Je ne pris même pas la peine de répondre à son choix de vocabulaire. Que je lui « rende » notre enfant ? Paul n’avait jamais été sa propriété. Elle l’avait abandonné. Je l’avais élevé, j’avais pris soin de lui. Il ne lui appartenait pas, il ne m’appartenait pas non plus. Mais elle n’avait clairement aucun droit sur lui, car tout ce qu’elle avait fait était de l’avoir mis au monde. Le reste, c’était mon œuvre. Des années de ma vie. Mais je n’avais pas envie d’épiloguer sur le sujet. Déjà parce que ce serait stérile. Aussi parce que, malgré tout, parler de mon fils était douloureux. Un fils que je n’avait pas connu adulte, parce que j’avais décidé de sacrifier ma vie et celle de sa mère. Un fils qui était peut-être mort en conséquence de cette décision.
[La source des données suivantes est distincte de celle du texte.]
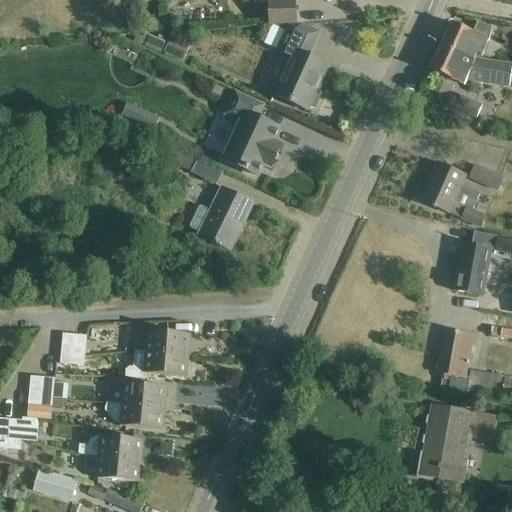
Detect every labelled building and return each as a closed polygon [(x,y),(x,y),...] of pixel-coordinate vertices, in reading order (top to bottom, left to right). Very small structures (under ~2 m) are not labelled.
[(269,27),(288,26),(297,25),(296,2),(268,3),(269,27)] [(216,9),(200,9),(200,24),(216,25),(216,9)] [(159,23),(149,23),(150,33),(159,33),(159,23)] [(442,46),(475,59),(482,60),(489,41),(492,29),(478,23),(473,34),(452,24),(442,46)] [(300,25),(297,25),(288,26),(275,52),(290,59),(273,97),(308,112),(309,109),(315,110),(320,100),(315,96),(329,67),(309,58),(319,34),(300,25)] [(166,44),(150,36),(145,47),(161,55),(166,44)] [(191,46),(171,38),(164,54),(183,63),(191,46)] [(511,74),(511,65),(482,60),(475,59),(442,46),(430,72),(465,87),(467,83),(510,88),(511,74)] [(221,100),(225,91),(215,87),(211,96),(221,100)] [(239,123),(222,161),(258,178),(264,166),(271,169),(282,146),(275,142),(280,130),(258,120),(265,107),(236,93),(225,116),(239,123)] [(482,106),(463,96),(455,111),(474,121),(482,106)] [(0,159),(12,165),(19,151),(5,144),(0,153),(0,159)] [(222,175),(200,164),(197,162),(191,174),(198,178),(216,187),(222,175)] [(479,197),(475,196),(460,189),(465,177),(437,164),(432,176),(435,178),(423,203),(480,229),(486,217),(472,211),(479,197)] [(503,180),(503,179),(476,167),(469,181),(494,191),(497,192),(503,180)] [(167,169),(159,182),(168,187),(175,174),(167,169)] [(199,237),(213,243),(231,252),(253,205),(221,189),(210,212),(200,207),(189,227),(200,233),(199,237)] [(511,242),(498,239),(495,252),(503,254),(511,255),(511,242)] [(453,292),(473,296),(483,297),(491,252),(491,251),(472,248),(462,246),(453,292)] [(125,265),(114,274),(122,283),(133,275),(125,265)] [(82,267),(83,277),(93,276),(93,267),(82,267)] [(115,278),(108,271),(102,277),(109,284),(115,278)] [(497,303),(496,310),(507,311),(508,304),(497,303)] [(493,327),(491,339),(511,342),(511,330),(507,330),(493,327)] [(102,331),(92,330),(91,342),(101,343),(102,331)] [(189,336),(149,333),(141,332),(135,339),(134,353),(184,357),(185,349),(188,349),(189,336)] [(443,375),(442,380),(440,392),(468,397),(468,393),(497,398),(500,377),(471,372),(470,380),(465,380),(473,337),(446,332),(438,375),(443,375)] [(72,366),(75,337),(63,335),(61,365),(72,366)] [(75,337),(72,366),(84,367),(87,338),(75,337)] [(420,359),(394,352),(390,366),(393,366),(389,379),(417,383),(420,366),(419,365),(420,359)] [(183,365),(184,357),(134,353),(133,368),(129,368),(126,372),(125,379),(145,381),(145,375),(185,379),(187,365),(183,365)] [(41,408),(43,379),(31,378),(29,408),(41,408)] [(53,410),(53,401),(55,380),(43,379),(41,408),(53,410)] [(107,396),(106,405),(161,410),(161,402),(165,402),(166,389),(116,384),(107,396)] [(90,386),(77,385),(76,398),(89,399),(90,386)] [(511,387),(504,386),(503,396),(511,396),(511,387)] [(63,402),(53,401),(53,410),(62,410),(63,402)] [(161,410),(106,405),(105,412),(113,423),(121,428),(162,431),(163,418),(160,418),(161,410)] [(496,418),(432,406),(420,477),(462,485),(470,440),(491,443),(496,418)] [(0,450),(9,451),(11,420),(0,419),(0,450)] [(11,420),(9,451),(21,452),(22,442),(22,431),(23,421),(11,420)] [(142,442),(101,438),(96,438),(92,439),(90,441),(88,445),(80,445),(79,455),(86,455),(85,458),(137,462),(138,454),(141,455),(142,442)] [(136,470),(137,462),(85,458),(85,469),(88,473),(98,473),(98,480),(138,484),(139,471),(136,470)] [(39,472),(33,492),(72,502),(77,483),(39,472)] [(103,501),(127,511),(141,511),(145,505),(126,497),(108,489),(107,492),(92,485),(88,495),(103,502),(103,501)] [(511,511),(511,488),(503,489),(504,511),(511,511)] [(25,494),(10,489),(8,498),(22,502),(25,494)]
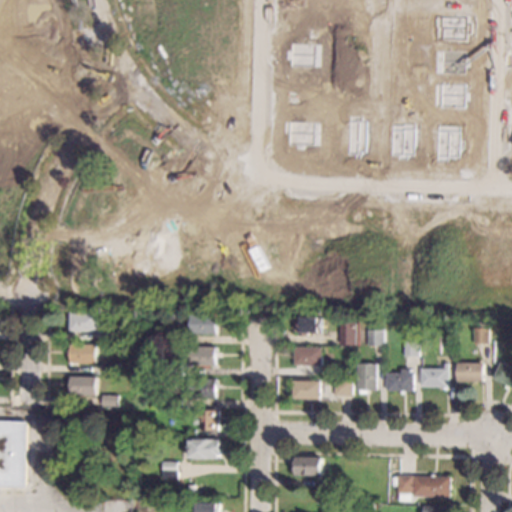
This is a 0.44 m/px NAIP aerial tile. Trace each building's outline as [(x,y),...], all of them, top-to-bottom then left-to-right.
[(99,332),(70,331),(71,312),(99,313),(99,332)] [(217,334),(191,334),(191,315),(217,315),(217,334)] [(323,318),(323,323),(328,323),(328,332),(323,331),(323,333),(310,333),(310,337),(301,336),(301,331),(296,331),(296,325),(301,325),(301,317),(323,318)] [(357,345),(341,345),(341,324),(357,324),(357,345)] [(489,329),(489,344),(474,343),(475,328),(489,329)] [(184,343),(168,343),(169,330),(184,330),(184,343)] [(385,345),(369,345),(369,330),(385,330),(385,345)] [(419,356),(405,356),(405,341),(419,341),(419,356)] [(97,363),(71,363),(71,344),(97,345),(97,363)] [(216,365),(190,365),(190,347),(217,347),(216,365)] [(322,366),(295,365),(296,347),(323,348),(322,366)] [(449,387),(422,386),(422,369),(445,369),(445,362),(449,362),(449,387)] [(511,367),(511,387),(494,379),(502,362),(511,367)] [(120,374),(105,374),(105,363),(120,364),(120,374)] [(183,374),(167,375),(167,363),(183,363),(183,374)] [(484,364),(484,382),(458,381),(458,363),(484,364)] [(378,390),(369,390),(369,394),(360,394),(360,390),(359,390),(359,364),(378,364),(378,390)] [(411,373),(415,373),(414,391),(387,391),(388,373),(402,373),(402,369),(411,370),(411,373)] [(97,377),(97,395),(71,395),(72,377),(97,377)] [(354,396),(335,396),(336,378),(337,378),(354,378),(354,396)] [(217,398),(191,397),(191,379),(217,379),(217,398)] [(321,381),(321,399),(294,398),(295,381),(321,381)] [(287,386),(289,389),(288,392),(285,393),(282,392),(280,389),(282,386),(284,385),(287,386)] [(120,407),(103,406),(104,395),(120,396),(120,407)] [(182,406),(166,406),(167,396),(183,396),(182,406)] [(219,431),(202,430),(202,424),(194,424),(194,417),(202,417),(202,410),(219,411),(219,431)] [(27,487),(0,486),(0,421),(28,422),(27,487)] [(221,455),(219,455),(219,458),(190,458),(191,440),(221,440),(221,455)] [(323,476),(296,475),(296,457),(323,457),(323,476)] [(178,481),(173,481),(173,479),(163,479),(164,461),(179,462),(178,481)] [(414,476),(451,477),(451,497),(413,496),(414,493),(412,493),(412,501),(400,501),(400,493),(398,493),(399,475),(414,476)] [(221,503),(221,511),(197,511),(198,503),(221,503)]
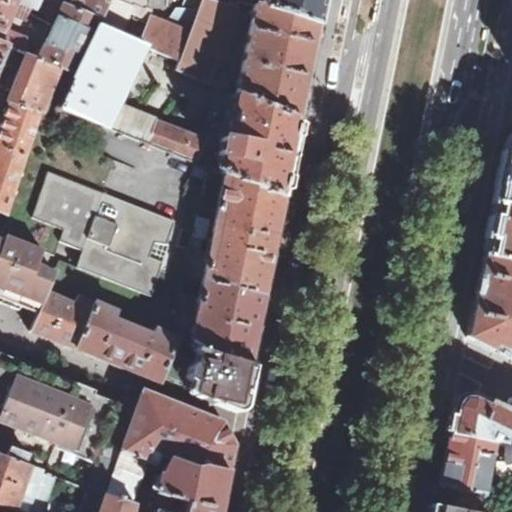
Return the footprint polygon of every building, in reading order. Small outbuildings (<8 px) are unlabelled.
[(0,0),(0,44),(5,46),(22,53),(27,41),(3,31),(11,13),(28,20),(32,8),(58,18),(38,59),(73,74),(97,24),(101,25),(103,20),(69,7),(49,0),(0,0)] [(71,0),(69,7),(103,20),(111,0),(110,0),(71,0)] [(110,0),(111,0),(103,20),(101,25),(145,45),(179,60),(201,0),(110,0)] [(264,0),(263,9),(317,26),(322,0),(201,0),(179,60),(175,69),(209,84),(214,68),(216,63),(221,64),(233,34),(237,10),(210,3),(211,0),(264,0)] [(237,95),(297,122),(317,26),(263,9),(254,6),(237,95)] [(193,163),(203,139),(126,108),(124,114),(114,110),(145,45),(101,25),(97,24),(73,74),(74,74),(65,94),(58,109),(59,110),(106,129),(193,163)] [(10,104),(40,116),(51,88),(65,94),(74,74),(73,74),(38,59),(26,55),(8,103),(10,104)] [(214,68),(209,84),(227,92),(230,81),(224,73),(214,68)] [(221,174),(281,198),(297,122),(237,95),(234,110),(229,111),(220,156),(224,157),(221,174)] [(27,124),(36,128),(40,116),(10,104),(0,134),(0,213),(7,217),(32,139),(22,136),(27,124)] [(47,177),(99,197),(113,162),(96,155),(106,129),(59,110),(54,121),(40,116),(36,128),(32,139),(7,217),(1,234),(6,236),(43,251),(55,256),(60,242),(64,233),(31,221),(47,177)] [(99,197),(176,226),(197,165),(193,163),(106,129),(96,155),(113,162),(99,197)] [(206,169),(208,169),(212,161),(210,155),(208,155),(213,143),(211,142),(212,138),(205,135),(203,139),(193,163),(197,165),(206,169)] [(497,188),(511,190),(511,142),(506,146),(497,188)] [(197,165),(176,226),(152,295),(76,267),(58,260),(54,271),(50,282),(94,301),(93,302),(93,303),(116,312),(155,329),(173,338),(176,324),(179,309),(182,295),(185,275),(190,250),(179,248),(185,232),(194,233),(206,169),(197,165)] [(203,284),(263,295),(281,198),(221,174),(208,169),(206,169),(194,233),(193,238),(206,240),(210,221),(215,222),(209,254),(190,250),(185,275),(203,282),(203,284)] [(176,226),(99,197),(47,177),(31,221),(64,233),(60,242),(82,251),(76,267),(152,295),(176,226)] [(511,190),(497,188),(493,208),(483,256),(511,261),(511,190)] [(50,282),(54,271),(37,265),(43,251),(6,236),(4,240),(0,238),(0,298),(37,313),(45,293),(50,282)] [(511,261),(483,256),(467,337),(511,358),(511,261)] [(191,346),(248,363),(255,330),(261,308),(263,295),(203,284),(200,298),(182,295),(179,309),(188,311),(188,315),(196,317),(195,324),(186,322),(185,327),(176,324),(173,338),(178,340),(191,346)] [(74,349),(93,303),(93,302),(76,295),(72,304),(45,293),(37,313),(29,331),(74,349)] [(161,380),(161,381),(178,340),(173,338),(155,329),(151,339),(146,337),(144,332),(125,324),(119,326),(111,323),(116,312),(93,303),(74,349),(159,383),(161,380)] [(178,340),(161,381),(227,407),(228,407),(229,406),(231,403),(233,402),(235,400),(237,400),(239,399),(241,400),(242,399),(242,398),(248,368),(248,367),(248,366),(247,366),(248,363),(191,346),(178,340)] [(5,425),(98,462),(100,455),(118,404),(64,382),(0,357),(0,418),(6,421),(5,425)] [(202,468),(226,473),(232,446),(220,424),(142,393),(121,452),(148,463),(163,470),(167,461),(190,470),(202,468)] [(511,419),(469,398),(453,406),(451,420),(447,434),(491,443),(505,445),(505,464),(507,465),(508,463),(511,465),(511,419)] [(443,457),(437,487),(476,496),(481,497),(491,443),(447,434),(443,457)] [(7,459),(26,466),(31,455),(11,448),(7,459)] [(148,463),(121,452),(118,462),(116,467),(142,478),(148,463)] [(134,505),(152,511),(156,492),(138,487),(142,478),(116,467),(118,462),(100,455),(98,462),(88,489),(106,495),(105,496),(134,505)] [(0,504),(20,511),(35,470),(26,466),(7,459),(0,456),(0,504)] [(155,511),(218,511),(221,499),(226,473),(202,468),(190,470),(167,461),(163,470),(162,476),(159,475),(156,492),(152,511),(155,511)] [(36,511),(79,511),(87,490),(50,475),(44,495),(42,494),(36,511)] [(461,511),(472,511),(476,496),(437,487),(436,497),(434,506),(461,511)] [(132,511),(134,505),(105,496),(99,511),(132,511)]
Alors autant rester sur le sujet du boulot. Sauf qu’Ayalone ne semblait pas de cet avis.
« Si tu veux transmettre quelque chose à Rafael, tu pourras lui dire que je viendrai le voir personnellement pour lui donner mes informations. »
Je roulai des yeux et soupirai. Elle avait décidé de rendre ma tâche très difficile. Ca devait juste être un détour simple avant de rentrer chez moi, pas un parcours du combattant pour satisfaire Rafael. Des fois, je me disais que je n’avais pas le patron le plus facile. Heureusement qu’il était aussi mon ami.
« Bien sûr, tu vas aller le voir personnellement. Et tu crois qu’ils vont te laisser monter jusqu’au bureau de Rafael ? Votre collaboration est secrète, sinon je ne serais pas là. Et il ne prendra jamais le risque de montrer qu’il a quoi que ce soit à faire avec une prêteuse sur gages de Bourbon Street. Tu crois qu’il mettrait sa réputation et ses opérations en danger pour ton confort ? »
Je lâchai un petit rire narquois. Elle ne connaissait pas bien Rafael, de toute évidence. Il gardait ses secrets farouchement….secrets. J’étais le seul à connaitre ce manège avec Ayalone, et je savais qu’il y avait bien d’autres « alliances » dont j’ignorais tout. Rafael avait fait de la méfiance un sport national où il gagnait la médaille d’or haut la main chaque fois. Personne ne savait réellement ce qu’il faisait. C’était sûrement mieux comme ça, vu son métier. Mais il ne laisserait jamais Ayalone venir au gouvernement.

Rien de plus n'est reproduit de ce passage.